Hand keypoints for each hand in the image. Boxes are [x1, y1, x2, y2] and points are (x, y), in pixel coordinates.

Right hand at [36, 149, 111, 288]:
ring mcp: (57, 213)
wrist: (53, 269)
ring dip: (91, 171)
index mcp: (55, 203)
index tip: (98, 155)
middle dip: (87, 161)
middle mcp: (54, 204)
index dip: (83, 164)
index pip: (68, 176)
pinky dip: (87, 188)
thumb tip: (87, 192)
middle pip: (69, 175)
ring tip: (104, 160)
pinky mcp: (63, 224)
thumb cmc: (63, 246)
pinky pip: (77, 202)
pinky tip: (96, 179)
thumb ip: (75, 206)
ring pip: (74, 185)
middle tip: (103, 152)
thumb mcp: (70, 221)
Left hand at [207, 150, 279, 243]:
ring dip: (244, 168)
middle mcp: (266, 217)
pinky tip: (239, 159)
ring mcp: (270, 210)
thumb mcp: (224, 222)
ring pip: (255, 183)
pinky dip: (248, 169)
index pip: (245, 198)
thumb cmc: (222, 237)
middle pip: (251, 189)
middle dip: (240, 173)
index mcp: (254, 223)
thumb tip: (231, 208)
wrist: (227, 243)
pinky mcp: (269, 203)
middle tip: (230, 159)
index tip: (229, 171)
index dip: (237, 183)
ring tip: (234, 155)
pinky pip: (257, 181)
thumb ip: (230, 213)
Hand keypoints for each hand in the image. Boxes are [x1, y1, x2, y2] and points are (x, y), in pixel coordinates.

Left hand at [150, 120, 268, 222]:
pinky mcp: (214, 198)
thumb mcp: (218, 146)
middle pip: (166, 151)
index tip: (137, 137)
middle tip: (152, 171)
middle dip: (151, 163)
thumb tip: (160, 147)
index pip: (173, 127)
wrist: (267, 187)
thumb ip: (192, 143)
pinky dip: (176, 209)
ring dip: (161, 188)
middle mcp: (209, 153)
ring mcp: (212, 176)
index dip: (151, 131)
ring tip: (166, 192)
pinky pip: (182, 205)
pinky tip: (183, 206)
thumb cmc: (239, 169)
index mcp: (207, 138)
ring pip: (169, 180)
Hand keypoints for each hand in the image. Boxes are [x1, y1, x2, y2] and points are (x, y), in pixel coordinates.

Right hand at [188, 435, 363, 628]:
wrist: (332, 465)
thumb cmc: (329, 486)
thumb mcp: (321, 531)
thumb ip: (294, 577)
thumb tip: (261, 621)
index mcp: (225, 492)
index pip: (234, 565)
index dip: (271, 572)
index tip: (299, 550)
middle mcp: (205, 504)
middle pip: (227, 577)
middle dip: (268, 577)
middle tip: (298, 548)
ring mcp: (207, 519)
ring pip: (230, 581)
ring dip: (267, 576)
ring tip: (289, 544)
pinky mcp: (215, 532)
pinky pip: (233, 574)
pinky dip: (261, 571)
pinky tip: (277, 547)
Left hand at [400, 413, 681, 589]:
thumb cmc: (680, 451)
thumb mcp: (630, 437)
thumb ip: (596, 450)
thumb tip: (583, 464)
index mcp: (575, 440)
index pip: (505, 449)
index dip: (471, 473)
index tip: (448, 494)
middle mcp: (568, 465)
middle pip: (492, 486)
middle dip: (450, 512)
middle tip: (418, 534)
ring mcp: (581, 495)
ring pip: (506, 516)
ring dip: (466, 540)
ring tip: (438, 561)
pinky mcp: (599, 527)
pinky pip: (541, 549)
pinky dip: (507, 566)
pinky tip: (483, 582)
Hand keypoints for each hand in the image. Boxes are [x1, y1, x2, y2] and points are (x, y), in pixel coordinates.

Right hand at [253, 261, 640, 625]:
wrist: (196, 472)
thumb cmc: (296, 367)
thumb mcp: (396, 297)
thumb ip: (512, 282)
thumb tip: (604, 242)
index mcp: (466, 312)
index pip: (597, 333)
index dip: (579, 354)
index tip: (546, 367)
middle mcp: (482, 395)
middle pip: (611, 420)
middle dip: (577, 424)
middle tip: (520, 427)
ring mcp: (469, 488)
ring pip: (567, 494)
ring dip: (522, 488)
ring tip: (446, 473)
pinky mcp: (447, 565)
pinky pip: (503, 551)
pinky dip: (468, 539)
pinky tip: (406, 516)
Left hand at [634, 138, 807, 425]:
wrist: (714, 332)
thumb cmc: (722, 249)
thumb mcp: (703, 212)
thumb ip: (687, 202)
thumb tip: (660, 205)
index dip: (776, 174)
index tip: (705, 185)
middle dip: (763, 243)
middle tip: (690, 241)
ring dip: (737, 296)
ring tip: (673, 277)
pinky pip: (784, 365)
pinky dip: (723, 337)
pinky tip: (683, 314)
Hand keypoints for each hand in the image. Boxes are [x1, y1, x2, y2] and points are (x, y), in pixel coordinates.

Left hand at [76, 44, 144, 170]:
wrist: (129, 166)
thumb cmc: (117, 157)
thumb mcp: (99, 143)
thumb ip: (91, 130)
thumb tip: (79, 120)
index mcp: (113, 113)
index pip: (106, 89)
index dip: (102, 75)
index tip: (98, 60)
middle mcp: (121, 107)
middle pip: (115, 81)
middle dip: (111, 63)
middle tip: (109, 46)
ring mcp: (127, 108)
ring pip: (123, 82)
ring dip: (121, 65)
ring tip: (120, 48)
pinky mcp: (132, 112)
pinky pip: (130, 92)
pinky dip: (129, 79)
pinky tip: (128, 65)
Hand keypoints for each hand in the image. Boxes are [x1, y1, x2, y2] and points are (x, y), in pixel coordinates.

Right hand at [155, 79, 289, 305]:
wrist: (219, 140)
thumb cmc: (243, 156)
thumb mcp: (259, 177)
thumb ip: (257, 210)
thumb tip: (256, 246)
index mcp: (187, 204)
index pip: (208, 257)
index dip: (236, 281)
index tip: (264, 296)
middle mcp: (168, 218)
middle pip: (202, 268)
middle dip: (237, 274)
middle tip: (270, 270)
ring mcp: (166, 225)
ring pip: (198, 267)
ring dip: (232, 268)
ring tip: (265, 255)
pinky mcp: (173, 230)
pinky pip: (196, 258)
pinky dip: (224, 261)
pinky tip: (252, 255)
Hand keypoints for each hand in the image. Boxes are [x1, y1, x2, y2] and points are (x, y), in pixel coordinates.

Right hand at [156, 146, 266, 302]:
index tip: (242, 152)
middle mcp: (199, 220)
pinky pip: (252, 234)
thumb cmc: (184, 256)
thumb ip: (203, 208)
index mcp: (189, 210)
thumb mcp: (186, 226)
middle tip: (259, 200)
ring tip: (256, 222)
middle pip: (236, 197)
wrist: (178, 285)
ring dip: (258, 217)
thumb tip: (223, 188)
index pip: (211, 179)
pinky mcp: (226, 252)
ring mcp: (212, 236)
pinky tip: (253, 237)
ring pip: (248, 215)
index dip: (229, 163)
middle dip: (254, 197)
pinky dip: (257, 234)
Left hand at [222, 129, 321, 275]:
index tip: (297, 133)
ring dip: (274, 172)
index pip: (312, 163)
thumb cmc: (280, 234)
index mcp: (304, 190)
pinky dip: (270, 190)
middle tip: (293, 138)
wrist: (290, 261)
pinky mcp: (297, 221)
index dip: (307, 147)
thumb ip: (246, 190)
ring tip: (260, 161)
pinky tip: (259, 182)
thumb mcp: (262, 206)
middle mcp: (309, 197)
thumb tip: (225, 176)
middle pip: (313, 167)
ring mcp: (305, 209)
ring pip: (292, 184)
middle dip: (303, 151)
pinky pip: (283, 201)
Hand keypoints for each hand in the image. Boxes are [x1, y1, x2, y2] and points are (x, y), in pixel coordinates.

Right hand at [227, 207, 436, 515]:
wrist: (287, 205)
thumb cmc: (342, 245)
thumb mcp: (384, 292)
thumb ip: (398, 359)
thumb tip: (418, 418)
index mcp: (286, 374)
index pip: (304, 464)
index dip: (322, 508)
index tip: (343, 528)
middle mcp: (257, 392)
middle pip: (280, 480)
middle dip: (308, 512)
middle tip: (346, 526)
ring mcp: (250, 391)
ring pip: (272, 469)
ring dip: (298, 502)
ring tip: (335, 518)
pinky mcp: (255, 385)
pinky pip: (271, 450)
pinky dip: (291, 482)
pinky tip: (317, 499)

What the task asks: Using the records above, restate word for word the lines from the one with "ring pip: (292, 184)" through the one with "index dip: (322, 508)", both included.

Written response:
ring pip: (292, 184)
middle dip: (303, 151)
pinky pip: (283, 201)
Hand keypoints for each hand in the image. Boxes are [x1, y1, x2, y2] and points are (x, y), in pixel coordinates.

Right hand at [227, 207, 436, 515]:
wrist: (287, 205)
thumb cmc: (342, 245)
thumb mcp: (384, 292)
thumb ip: (398, 359)
thumb tip: (418, 418)
index mcp: (286, 374)
index pip: (304, 464)
index dip: (322, 508)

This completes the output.